Checkpoints and the Background Writer:

PostgreSQL 8.3 Improvements and Migration

If you have a PostgreSQL database that is written to heavily, it's not difficult to find yourself suffering from significant delays (many seconds long) during the periodic database checkpoints. A checkpoint is a point in time where all the "dirty" (modified or added) data in the system's memory is guaranteed to have been written to disk; see WAL Configuration for a longer introduction to this topic. As the amount of memory available to the database (via the shared_buffers tunable) increases, the potential for a long delay at checkpoint time goes up. Since memory capacities in computer systems keep increasing far faster than improvements in disk write speed, checkpoint slowdowns become more likely every year. PostgreSQL 8.0 introduced a way to write dirty buffers in advance of the checkpoint via a background writer process. It became obvious to many people during the development of the 8.3 release that this mechanism wasn't sufficient anymore to keep up with current generation hardware. To improve this situation, the way checkpoints are written to disk was completely rewritten for this new version. Here we will go over the issues with the 8.0-8.2 releases, introduce the new features in 8.3 that improve this situation, and talk about how to migrate existing systems to the new version.

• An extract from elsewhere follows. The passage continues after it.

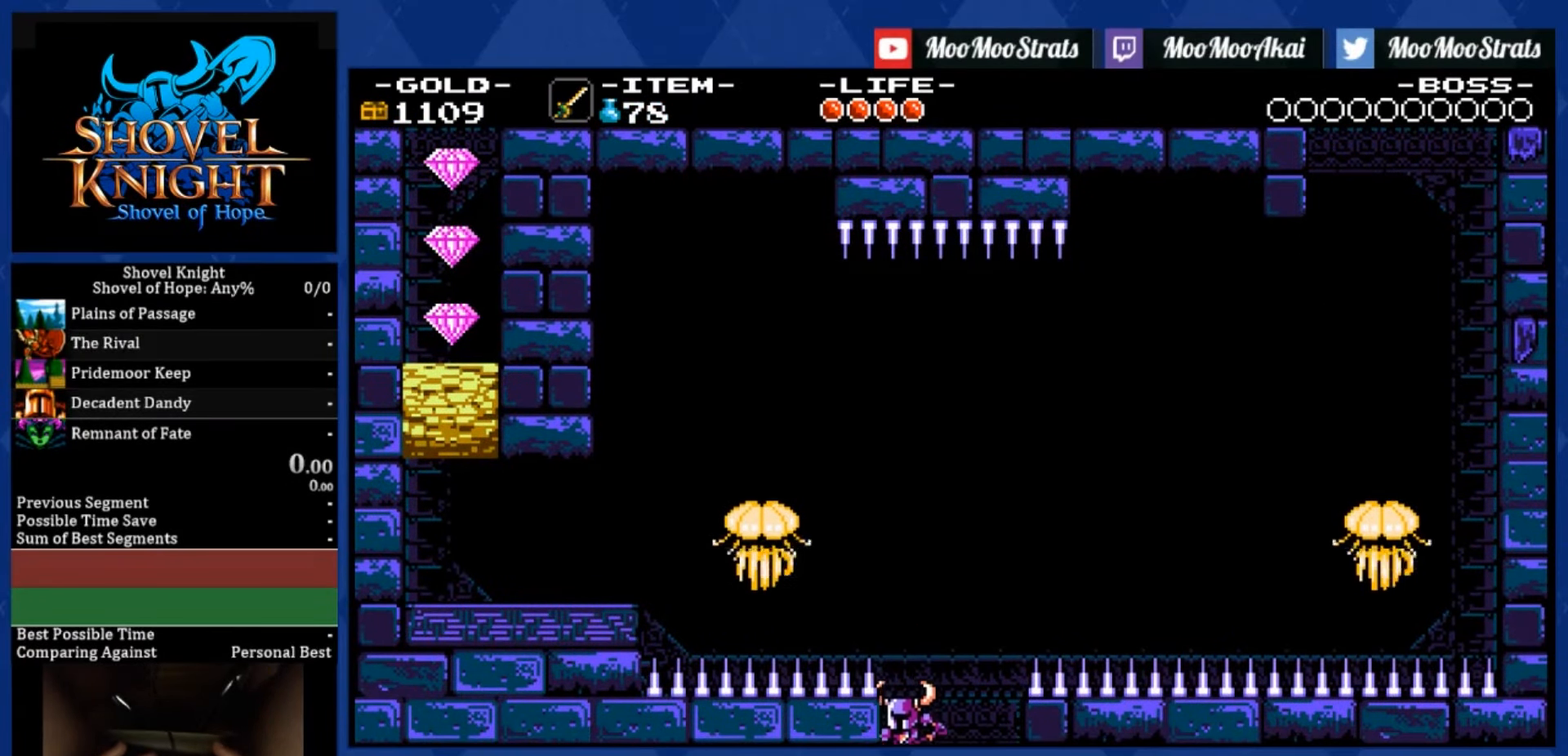
{"buttons": ["DPAD_LEFT"], "left_stick": "center", "right_stick": "center", "events": []}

A Quick Introduction to Checkpoint Timing

As you generate transactions, Postgres puts data into the write-ahead log (WAL). The WAL is organized into segments that are typically 16MB each. Periodically, after the system finishes a checkpoint, the WAL data up to a certain point is guaranteed to have been applied to the database. At that point the old WAL files aren't needed anymore and can be reused. Checkpoints are generally caused by one of two things happening:
  1. checkpoint_segments worth of WAL files have been written
  2. more than checkpoint_timeout seconds have passed since the last checkpoint
The system doesn't stop working while the checkpoint is happening; it just keeps creating new WAL files. As long as the checkpoint finishes in advance of what the next one is required things should be fine.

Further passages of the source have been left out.